Майя пожимает плечами.

— Я работаю среди чужаков. Никто на меня не смотрит. Половина из них даже не знает моего имени, хотя оно написано на каждом листке бумаги, который я передаю дальше. Они стоят у меня за спиной и говорят «Эй», пока я не обернусь.

— Но у тебя странно красные глаза.

— В очках это не так заметно. — Она надевает очки и показывает мне.

Разница минимальна. Как между Суперменом и Кларком Кентом.

— Как они могут этого не заметить?

— Виг, я могла бы прийти с рогами и горбом, и никто бы не заметил. Я работаю среди чужаков, — говорит она мудрым и усталым тоном деревенского шамана.

Идея расцветает

Петер ван Кессель высок и худ, он нависает над всеми вокруг. Он как собор Саграда Фамилиа над Барселоной — сразу чувствуешь себя двухэтажным особнячком. Лицо худое, щеки впалые, но он красив. У него темно-карие глаза, спокойный, почти немигающий взгляд и аккуратная вандейковская бородка, будто он не может обходиться без родины на подбородке.
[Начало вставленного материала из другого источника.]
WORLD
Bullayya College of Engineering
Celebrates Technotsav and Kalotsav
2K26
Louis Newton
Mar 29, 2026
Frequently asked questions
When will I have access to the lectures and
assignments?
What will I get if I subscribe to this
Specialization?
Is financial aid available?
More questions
— Вот над чем я сейчас работаю, — говорит он, показывая мне несколько набросков со своими фирменными рюшечками. Я понятия не имею, как звучит голландский акцент, но он говорит вообще без акцента, как канадец, только еще и без привычки добавлять «э» в конце фразы.
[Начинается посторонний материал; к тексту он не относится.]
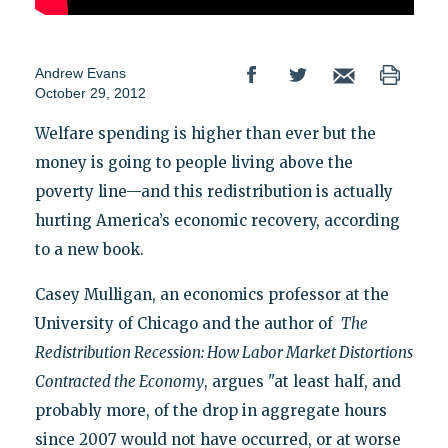
Andrew Evans
October 29, 2012
Welfare spending is higher than ever but the
money is going to people living above the
poverty line—and this redistribution is actually
hurting America’s economic recovery, according
to a new book.
Casey Mulligan, an economics professor at the
University of Chicago and the author of
The
Redistribution Recession: How Labor Market Distortions
Contracted the Economy
, argues "at least half, and
probably more, of the drop in aggregate hours
since 2007 would not have occurred, or at worse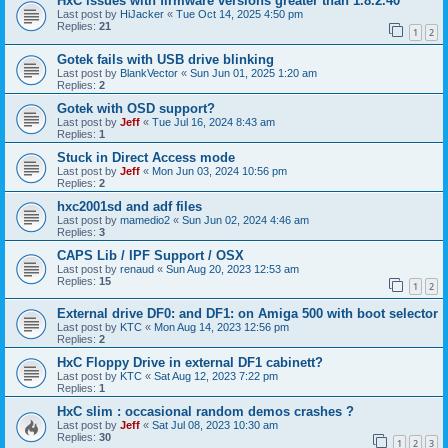
HxC issues with firmware versions greater than 1.8.2.40
Last post by
HiJacker
«
Tue Oct 14, 2025 4:50 pm
Replies:
21
1
2
Gotek fails with USB drive blinking
Last post by
BlankVector
«
Sun Jun 01, 2025 1:20 am
Replies:
2
Gotek with OSD support?
Last post by
Jeff
«
Tue Jul 16, 2024 8:43 am
Replies:
1
Stuck in Direct Access mode
Last post by
Jeff
«
Mon Jun 03, 2024 10:56 pm
Replies:
2
hxc2001sd and adf files
Last post by
mamedio2
«
Sun Jun 02, 2024 4:46 am
Replies:
3
CAPS Lib / IPF Support / OSX
Last post by
renaud
«
Sun Aug 20, 2023 12:53 am
Replies:
15
1
2
External drive DF0: and DF1: on Amiga 500 with boot selector
Last post by
KTC
«
Mon Aug 14, 2023 12:56 pm
Replies:
2
HxC Floppy Drive in external DF1 cabinett?
Last post by
KTC
«
Sat Aug 12, 2023 7:22 pm
Replies:
1
HxC slim : occasional random demos crashes ?
Last post by
Jeff
«
Sat Jul 08, 2023 10:30 am
Replies:
30
1
2
3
Интервью с ван Кесселем оказалось очень легко устроить. Джеки не хотела разговаривать с матерью, она дала мне все ее координаты — домашние, рабочие, номер мобильника — и предоставила устраивать все самой. Мне это на руку — выкинуть лишнее звено из цепочки, особенно такое навязчивое, как Джеки. Мадам Гилберт была рада помочь и позвонила своему другу Хансу. Потом друг Ханс позвонил мне, явно в восторге от шанса попасть в «Модницу» — видать, никогда ее не читал, — и охотно назначил встречу.

Теперь этот Ханс стоит у меня за плечом и подчеркивает блестящие детали моделей ван Кесселя — сам создатель стесняется это делать то ли из скромности, то ли из боязни показаться нескромным. В комнате еще два человека — Дези Конран, маленькая женщина с ловкими пальцами, которая быстро шьет юбку, и жена ван Кесселя.